1. When the cell culture density is greater than 80%, passage can be carried out.

2. The medium in the flask was discarded and 1 mL of trypsin was added for rinsing to remove residual medium.

3. Add 1 mL of trypsin, gently shake the trypsin to infiltrate the cell bottle, place at 37 °C, digest for 1 min 30 s.

4. Under the microscope, when the cell morphology became round, it showed complete digestion.

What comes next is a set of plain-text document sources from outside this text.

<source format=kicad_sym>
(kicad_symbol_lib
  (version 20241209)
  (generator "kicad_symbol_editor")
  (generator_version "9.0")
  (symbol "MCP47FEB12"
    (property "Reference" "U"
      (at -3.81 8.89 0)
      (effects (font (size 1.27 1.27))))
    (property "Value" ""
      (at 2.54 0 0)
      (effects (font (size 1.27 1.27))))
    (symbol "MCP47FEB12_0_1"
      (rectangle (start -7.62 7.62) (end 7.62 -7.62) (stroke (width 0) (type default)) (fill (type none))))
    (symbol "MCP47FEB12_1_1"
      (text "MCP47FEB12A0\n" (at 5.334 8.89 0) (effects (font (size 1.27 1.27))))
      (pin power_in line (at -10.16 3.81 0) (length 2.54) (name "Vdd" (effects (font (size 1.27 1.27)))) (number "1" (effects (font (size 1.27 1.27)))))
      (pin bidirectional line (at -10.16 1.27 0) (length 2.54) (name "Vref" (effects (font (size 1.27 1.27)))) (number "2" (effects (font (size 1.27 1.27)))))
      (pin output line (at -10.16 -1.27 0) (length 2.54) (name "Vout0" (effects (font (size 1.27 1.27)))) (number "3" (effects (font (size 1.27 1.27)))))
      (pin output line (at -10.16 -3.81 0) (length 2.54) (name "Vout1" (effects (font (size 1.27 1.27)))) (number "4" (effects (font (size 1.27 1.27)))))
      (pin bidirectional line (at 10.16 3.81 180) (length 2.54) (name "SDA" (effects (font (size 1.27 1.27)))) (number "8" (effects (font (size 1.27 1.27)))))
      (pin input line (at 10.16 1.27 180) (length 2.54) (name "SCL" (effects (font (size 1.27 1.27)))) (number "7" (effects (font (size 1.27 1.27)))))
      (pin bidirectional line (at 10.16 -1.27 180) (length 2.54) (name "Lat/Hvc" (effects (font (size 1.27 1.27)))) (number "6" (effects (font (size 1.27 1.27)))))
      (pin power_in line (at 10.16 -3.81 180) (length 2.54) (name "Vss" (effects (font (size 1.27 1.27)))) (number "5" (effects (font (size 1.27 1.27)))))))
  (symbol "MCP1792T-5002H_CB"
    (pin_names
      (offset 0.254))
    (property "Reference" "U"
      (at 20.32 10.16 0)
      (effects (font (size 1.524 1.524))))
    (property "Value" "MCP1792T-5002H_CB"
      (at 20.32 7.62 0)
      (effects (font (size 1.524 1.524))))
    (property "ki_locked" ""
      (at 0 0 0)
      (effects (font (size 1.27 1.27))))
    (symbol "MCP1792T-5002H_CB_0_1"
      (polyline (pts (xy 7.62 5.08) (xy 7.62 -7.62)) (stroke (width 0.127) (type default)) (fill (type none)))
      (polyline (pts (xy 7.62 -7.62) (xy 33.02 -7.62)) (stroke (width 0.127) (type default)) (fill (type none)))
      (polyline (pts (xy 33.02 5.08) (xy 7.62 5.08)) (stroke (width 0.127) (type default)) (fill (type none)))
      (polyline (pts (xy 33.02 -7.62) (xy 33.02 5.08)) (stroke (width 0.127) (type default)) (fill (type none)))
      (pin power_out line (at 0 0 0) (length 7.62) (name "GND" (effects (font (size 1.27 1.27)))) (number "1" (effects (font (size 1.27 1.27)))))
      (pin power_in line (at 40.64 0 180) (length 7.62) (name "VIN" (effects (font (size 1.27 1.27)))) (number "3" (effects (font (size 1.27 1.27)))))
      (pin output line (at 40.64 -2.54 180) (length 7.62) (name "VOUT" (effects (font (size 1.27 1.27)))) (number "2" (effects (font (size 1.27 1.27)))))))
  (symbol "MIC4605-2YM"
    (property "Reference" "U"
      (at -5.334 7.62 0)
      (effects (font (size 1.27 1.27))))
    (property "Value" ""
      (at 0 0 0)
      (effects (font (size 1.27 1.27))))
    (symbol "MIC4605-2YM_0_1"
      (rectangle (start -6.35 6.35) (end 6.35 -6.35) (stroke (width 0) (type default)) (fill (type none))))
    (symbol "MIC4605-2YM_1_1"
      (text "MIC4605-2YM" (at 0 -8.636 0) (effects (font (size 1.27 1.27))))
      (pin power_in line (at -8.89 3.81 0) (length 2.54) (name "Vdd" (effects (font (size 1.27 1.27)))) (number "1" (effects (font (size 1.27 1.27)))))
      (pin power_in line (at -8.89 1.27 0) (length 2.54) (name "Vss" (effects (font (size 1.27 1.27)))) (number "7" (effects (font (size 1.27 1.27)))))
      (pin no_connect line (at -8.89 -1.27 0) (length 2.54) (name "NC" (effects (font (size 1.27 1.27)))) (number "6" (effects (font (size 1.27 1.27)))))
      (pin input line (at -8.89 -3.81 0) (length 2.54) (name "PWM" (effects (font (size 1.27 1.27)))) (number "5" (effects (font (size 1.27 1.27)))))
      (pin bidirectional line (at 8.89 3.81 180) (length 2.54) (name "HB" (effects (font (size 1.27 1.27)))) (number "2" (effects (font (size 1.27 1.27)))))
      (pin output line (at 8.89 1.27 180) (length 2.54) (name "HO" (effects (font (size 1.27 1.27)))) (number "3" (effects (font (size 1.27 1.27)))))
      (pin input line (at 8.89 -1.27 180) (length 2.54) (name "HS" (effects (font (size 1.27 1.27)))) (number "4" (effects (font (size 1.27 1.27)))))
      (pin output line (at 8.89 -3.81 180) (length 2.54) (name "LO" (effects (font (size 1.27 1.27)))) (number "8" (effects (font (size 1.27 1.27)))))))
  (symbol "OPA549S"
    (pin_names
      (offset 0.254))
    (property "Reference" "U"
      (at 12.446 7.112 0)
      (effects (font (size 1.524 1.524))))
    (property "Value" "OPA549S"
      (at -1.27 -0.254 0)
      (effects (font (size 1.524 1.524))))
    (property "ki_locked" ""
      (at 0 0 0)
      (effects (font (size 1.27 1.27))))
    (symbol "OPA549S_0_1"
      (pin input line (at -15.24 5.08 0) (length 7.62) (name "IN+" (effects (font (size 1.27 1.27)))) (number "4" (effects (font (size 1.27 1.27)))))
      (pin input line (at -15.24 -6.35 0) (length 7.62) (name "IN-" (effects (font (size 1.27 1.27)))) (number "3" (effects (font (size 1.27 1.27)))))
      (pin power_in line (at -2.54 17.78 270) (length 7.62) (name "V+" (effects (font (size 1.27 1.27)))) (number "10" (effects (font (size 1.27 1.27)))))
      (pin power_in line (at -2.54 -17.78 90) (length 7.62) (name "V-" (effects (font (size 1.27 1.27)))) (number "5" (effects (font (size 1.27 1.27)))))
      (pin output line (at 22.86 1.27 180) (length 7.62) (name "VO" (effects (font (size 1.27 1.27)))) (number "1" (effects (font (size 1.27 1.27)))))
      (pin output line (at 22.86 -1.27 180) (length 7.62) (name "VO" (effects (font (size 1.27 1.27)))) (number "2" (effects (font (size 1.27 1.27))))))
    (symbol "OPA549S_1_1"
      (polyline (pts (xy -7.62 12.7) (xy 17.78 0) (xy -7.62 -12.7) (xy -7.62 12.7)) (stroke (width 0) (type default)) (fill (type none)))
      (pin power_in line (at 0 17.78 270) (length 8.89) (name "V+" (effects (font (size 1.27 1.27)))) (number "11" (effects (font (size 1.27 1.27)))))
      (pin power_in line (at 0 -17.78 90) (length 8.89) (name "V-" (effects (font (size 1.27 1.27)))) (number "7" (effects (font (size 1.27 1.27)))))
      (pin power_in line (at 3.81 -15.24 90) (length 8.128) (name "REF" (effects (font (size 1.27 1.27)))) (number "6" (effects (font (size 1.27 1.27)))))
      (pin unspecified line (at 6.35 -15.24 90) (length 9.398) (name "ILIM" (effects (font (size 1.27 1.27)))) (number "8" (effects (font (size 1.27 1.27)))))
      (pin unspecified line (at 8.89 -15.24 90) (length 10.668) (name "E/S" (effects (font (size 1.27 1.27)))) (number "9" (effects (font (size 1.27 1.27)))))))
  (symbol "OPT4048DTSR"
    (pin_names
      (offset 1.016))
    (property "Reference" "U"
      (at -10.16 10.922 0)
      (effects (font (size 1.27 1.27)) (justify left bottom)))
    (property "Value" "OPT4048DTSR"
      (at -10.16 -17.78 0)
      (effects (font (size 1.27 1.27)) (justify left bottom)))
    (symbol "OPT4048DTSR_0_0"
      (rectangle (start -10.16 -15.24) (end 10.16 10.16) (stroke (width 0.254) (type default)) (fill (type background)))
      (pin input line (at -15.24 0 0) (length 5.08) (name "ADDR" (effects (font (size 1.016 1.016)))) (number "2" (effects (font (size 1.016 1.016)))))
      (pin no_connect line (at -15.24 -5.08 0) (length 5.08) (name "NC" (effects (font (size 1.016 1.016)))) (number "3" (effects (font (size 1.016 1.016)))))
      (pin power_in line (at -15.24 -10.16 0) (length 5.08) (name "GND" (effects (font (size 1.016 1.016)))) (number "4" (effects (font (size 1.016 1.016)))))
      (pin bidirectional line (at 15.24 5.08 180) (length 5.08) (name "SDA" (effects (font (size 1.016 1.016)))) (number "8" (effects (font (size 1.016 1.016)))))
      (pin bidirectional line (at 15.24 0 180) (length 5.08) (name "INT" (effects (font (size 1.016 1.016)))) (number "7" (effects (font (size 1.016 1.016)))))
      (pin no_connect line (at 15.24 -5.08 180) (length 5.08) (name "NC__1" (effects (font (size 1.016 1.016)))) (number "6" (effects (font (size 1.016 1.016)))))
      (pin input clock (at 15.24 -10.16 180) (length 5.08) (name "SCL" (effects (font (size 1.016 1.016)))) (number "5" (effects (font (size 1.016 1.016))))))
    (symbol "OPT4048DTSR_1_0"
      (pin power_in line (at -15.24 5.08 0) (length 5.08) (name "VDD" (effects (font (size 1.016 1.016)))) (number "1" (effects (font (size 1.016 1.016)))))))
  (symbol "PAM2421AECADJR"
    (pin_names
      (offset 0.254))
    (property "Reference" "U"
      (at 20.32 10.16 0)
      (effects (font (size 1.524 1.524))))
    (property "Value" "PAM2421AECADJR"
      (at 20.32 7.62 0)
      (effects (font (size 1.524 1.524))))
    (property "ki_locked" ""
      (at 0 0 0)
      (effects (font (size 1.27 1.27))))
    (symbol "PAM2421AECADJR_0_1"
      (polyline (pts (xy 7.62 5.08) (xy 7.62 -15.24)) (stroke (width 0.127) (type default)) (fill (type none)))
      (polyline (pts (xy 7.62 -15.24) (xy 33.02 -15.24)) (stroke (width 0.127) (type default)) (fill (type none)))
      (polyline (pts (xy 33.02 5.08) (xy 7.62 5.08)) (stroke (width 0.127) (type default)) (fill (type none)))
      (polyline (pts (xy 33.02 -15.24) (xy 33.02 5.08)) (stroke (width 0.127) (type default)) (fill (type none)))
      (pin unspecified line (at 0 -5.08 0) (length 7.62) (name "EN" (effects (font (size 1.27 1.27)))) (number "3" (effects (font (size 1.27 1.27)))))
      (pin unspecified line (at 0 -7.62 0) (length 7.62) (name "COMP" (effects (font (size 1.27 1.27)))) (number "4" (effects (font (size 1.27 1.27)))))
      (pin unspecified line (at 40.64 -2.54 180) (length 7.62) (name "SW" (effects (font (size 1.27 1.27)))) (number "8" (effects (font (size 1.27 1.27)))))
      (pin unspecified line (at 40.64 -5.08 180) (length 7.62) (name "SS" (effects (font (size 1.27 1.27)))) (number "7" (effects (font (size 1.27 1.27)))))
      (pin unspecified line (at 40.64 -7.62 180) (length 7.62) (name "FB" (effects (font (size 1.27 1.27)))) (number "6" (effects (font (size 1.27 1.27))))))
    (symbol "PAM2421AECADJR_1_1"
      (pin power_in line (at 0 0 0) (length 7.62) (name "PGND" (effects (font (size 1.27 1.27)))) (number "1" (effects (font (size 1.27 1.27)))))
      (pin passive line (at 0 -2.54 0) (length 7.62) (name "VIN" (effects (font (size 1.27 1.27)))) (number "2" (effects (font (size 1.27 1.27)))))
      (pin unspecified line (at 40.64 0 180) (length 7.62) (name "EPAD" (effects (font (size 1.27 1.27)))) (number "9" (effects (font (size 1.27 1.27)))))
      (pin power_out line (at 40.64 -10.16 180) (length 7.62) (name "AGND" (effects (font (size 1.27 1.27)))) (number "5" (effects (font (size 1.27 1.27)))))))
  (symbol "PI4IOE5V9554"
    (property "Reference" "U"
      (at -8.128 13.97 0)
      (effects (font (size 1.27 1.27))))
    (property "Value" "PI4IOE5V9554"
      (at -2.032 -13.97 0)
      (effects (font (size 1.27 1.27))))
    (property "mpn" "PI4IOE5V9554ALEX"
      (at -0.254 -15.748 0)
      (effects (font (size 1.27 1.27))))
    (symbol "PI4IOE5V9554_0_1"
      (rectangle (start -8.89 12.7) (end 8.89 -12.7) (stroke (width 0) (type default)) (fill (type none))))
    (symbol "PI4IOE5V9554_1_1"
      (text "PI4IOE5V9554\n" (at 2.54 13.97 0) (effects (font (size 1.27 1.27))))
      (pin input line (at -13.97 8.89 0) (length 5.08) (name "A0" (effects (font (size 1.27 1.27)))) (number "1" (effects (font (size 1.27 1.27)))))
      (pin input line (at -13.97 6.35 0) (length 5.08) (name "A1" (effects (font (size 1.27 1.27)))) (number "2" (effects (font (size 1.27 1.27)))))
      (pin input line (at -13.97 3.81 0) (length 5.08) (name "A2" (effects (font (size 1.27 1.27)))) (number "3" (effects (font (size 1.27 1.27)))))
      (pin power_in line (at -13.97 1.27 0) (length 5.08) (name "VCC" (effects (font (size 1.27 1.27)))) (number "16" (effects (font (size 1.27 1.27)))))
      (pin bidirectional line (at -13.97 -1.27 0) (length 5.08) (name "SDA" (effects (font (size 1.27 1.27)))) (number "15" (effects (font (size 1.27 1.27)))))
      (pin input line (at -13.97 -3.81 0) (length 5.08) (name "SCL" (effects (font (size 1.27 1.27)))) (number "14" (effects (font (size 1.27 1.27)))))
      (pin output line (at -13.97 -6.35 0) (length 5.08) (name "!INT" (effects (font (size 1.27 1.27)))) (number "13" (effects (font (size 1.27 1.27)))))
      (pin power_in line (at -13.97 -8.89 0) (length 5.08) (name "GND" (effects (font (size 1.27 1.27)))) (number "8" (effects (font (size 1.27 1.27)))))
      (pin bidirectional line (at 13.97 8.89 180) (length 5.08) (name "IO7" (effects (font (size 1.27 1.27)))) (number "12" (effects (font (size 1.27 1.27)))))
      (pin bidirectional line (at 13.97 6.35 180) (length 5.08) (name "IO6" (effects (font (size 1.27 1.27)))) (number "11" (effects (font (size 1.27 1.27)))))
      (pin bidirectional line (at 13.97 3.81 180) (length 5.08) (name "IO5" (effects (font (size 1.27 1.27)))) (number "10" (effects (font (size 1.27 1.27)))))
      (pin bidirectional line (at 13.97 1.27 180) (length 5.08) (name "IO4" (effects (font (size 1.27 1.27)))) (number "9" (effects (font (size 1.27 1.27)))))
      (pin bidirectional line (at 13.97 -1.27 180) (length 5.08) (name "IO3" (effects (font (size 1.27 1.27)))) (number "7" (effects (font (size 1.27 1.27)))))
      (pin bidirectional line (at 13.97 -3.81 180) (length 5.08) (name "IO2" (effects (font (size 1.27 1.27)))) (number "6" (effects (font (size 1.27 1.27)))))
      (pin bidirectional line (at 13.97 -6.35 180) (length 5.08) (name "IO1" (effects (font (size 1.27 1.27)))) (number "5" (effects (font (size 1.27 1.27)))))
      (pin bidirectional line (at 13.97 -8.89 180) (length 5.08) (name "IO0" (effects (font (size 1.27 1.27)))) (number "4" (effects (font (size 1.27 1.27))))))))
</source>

5. Add 2 mL of medium directly to stop digestion (this step should be done quickly to avoid overdigestion).

6. The digested cells were transferred to a T75 flask and 9 mL of medium containing 10% FBS was added.

7. Incubate at 37 ° C, 5% CO2.

8. After 24 h, the medium was changed according to the cell growth state.